Kabine toplantısı öncesi gazetecilere açıklamada bulunan Kurz, "Savcıların benim hakkımda soruşturma başlattığını sizlere bildirmek isterim" dedi.

Yalan ifade suçlamalarını reddeden Kurz, "(Komisyonun) sorularını her zaman doğru şekilde cevapladım" diye ekledi.

Avusturya kanunlarına göre, yemin altında yalan söyleme suçu, üç yıla kadar hapis cezasını öngörüyor.

Muhalefet partileri, soruşturma haberleri üzerine 34 yaşındaki Başbakan'ın görevinden ayrılması için çağrıda bulundu ancak Kurz söz konusu hukuki sürecin işini etkilemeyeceğini ve istifa etmeyeceğini söyledi.

İbizagate'in artçıları

Kurz başbakanlığındaki bir önceki hükümet, "İbizagate" adı verilen bir skandal nedeniyle düşmüştü. Muhalefet Kurz'u, bu skandal sonrası incelemelerini genişleten meclis komisyonuna yalan söylemekle suçluyordu.

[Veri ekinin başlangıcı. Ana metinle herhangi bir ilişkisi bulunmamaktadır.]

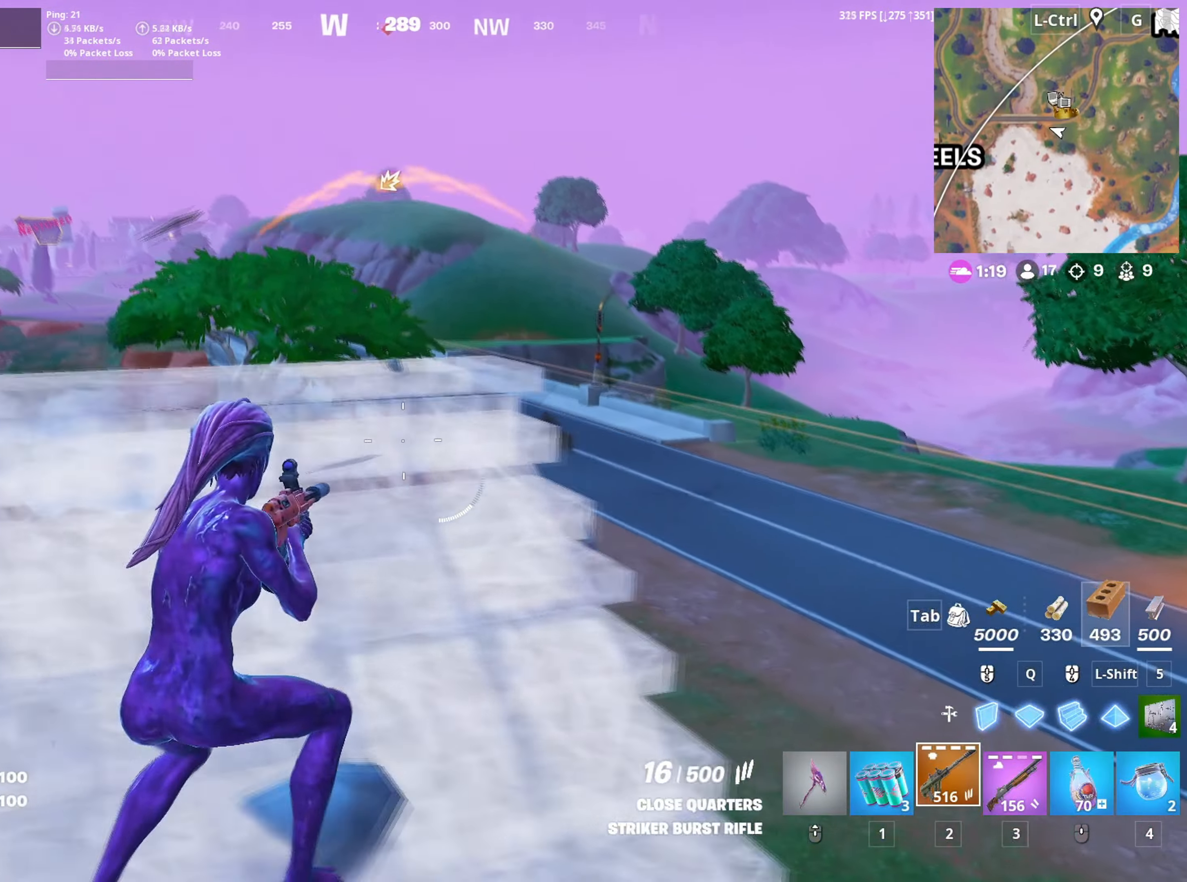
{"keys": ["d", "w"], "mouse": ["right"], "mouse_move": "up", "events": [[234, "mouse_right", "down"]]}
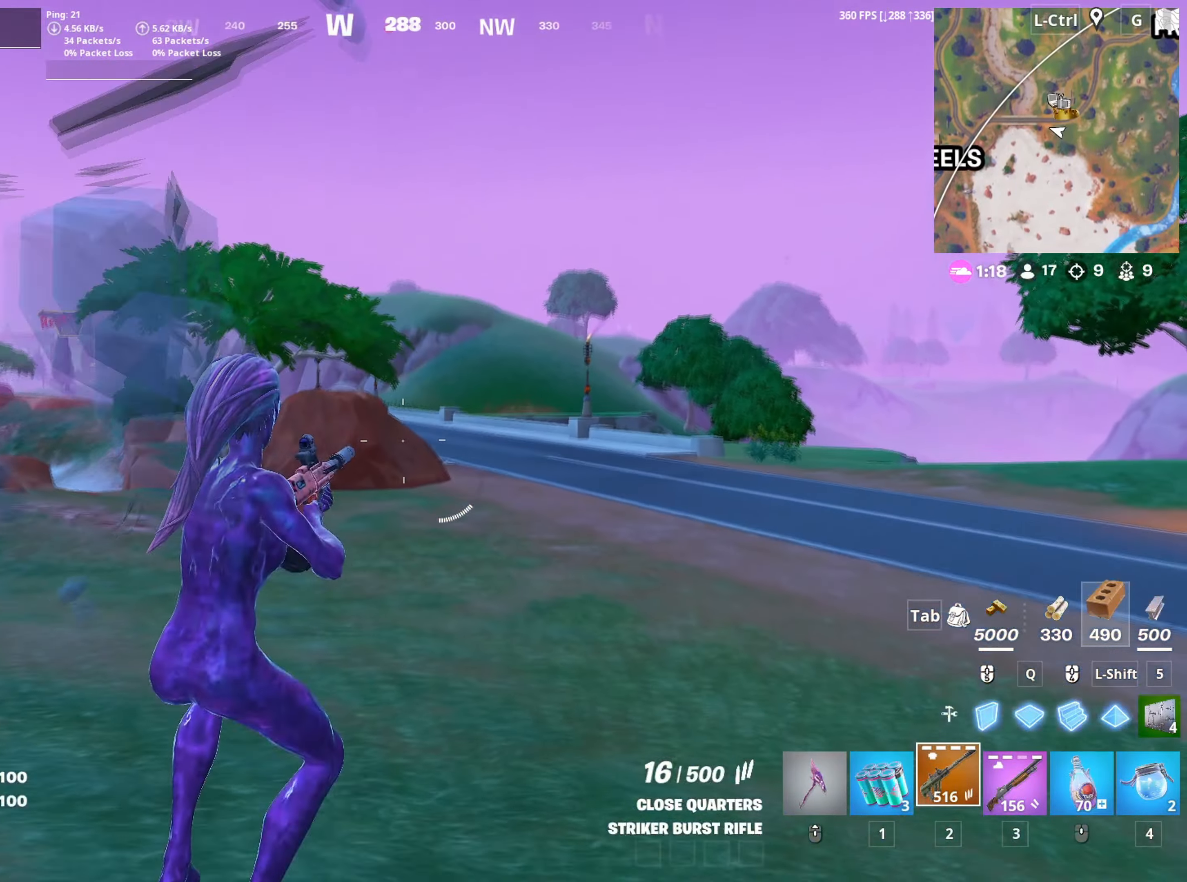
{"keys": ["w"], "mouse": [], "mouse_move": "left", "events": [[334, "mouse_right", "up"], [434, "d", "up"]]}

Hükümetin düşmesine neden olan skandalda, İbiza'daki lüks bir villada 2017'de çekilen bir videoda, dönemin Başbakan Yardımcısı Heinz-Christian Strache, bir Rus oligarkın yeğeni olduğunu sandığı bir kadına, seçim kampanyası desteği karşılığında iltimas vaadinde bulunurken görülüyordu.

Skandalı araştıran komisyon daha sonra aşırı sağcı Özgürlük Partisi (FPÖ) lideri Strache'nin dışındaki siyasetçileri ve Kurz'un genel başkanı olduğu Avusturya Halk Partisi'nden (ÖVP) isimleri de incelemeye aldı.

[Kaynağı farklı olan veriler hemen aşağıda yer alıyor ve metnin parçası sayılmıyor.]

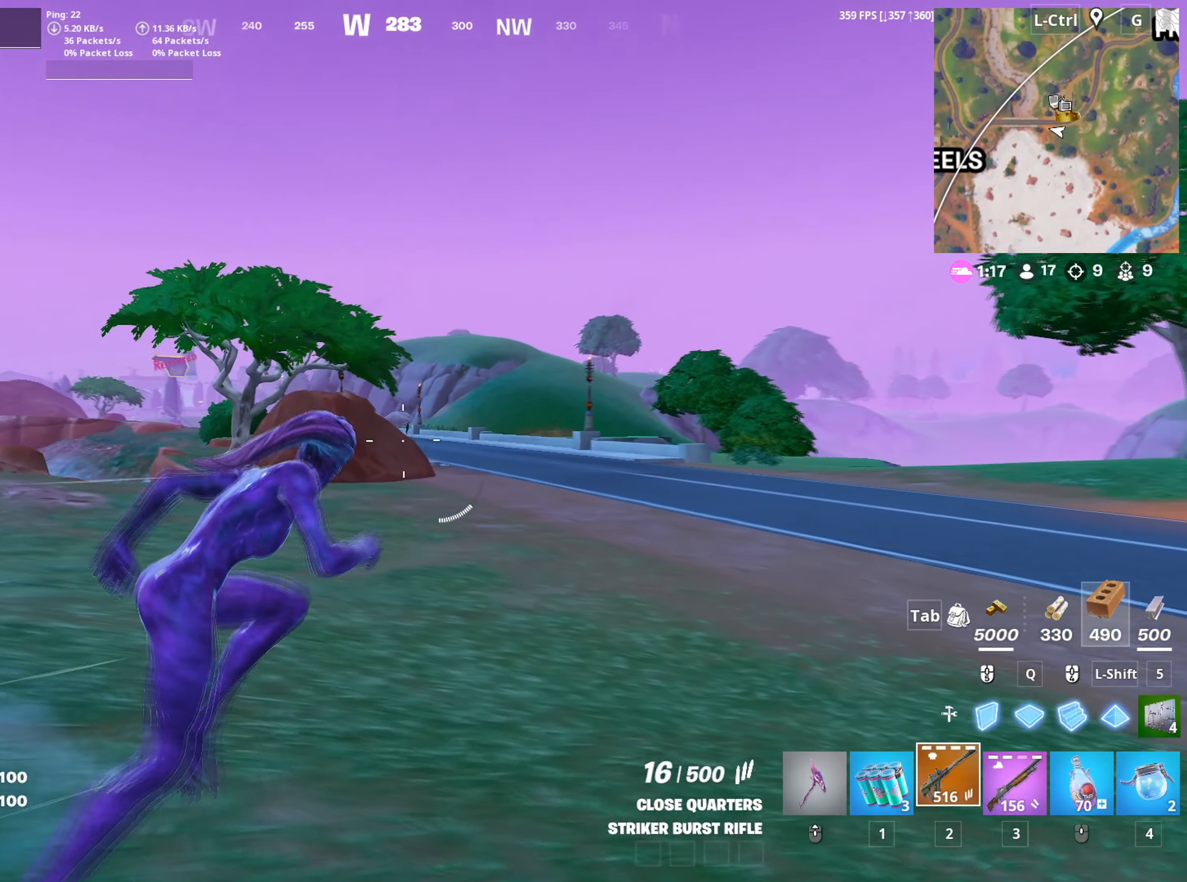
{"keys": ["a", "d", "w"], "mouse": ["right"], "mouse_move": "still", "events": [[134, "mouse_right", "down"], [500, "a", "down"]]}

Kurz hakkındaki soruşturma da Avusturya Başbakanı'nın bu doğrultuda geçen yıl meclis komisyonuna verdiği ifadeye dayanıyor. Kurz, ulusal varlık fonu konumundaki ÖBAG şirketinin başına Thomas Schmid'in atanması konusunda hiçbir etkisi olmadığını söylemişti.

Ancak son aylarda ortaya çıkan mesaj yazışmaları, Kurz ve Schmid'in bu atamayla ilgili konuştuklarını ortaya koydu. Söz konusu mesajlaşmalarda, Kurz'un Scmid'e "İstediğin her şeyi alıyorsun" yazdıktan sonra öpücük emojileri koyduğu, Schmid'inse "Çok mutluyum :-))) Başbakanımı seviyorum" yanıtını verdiği görülüyordu.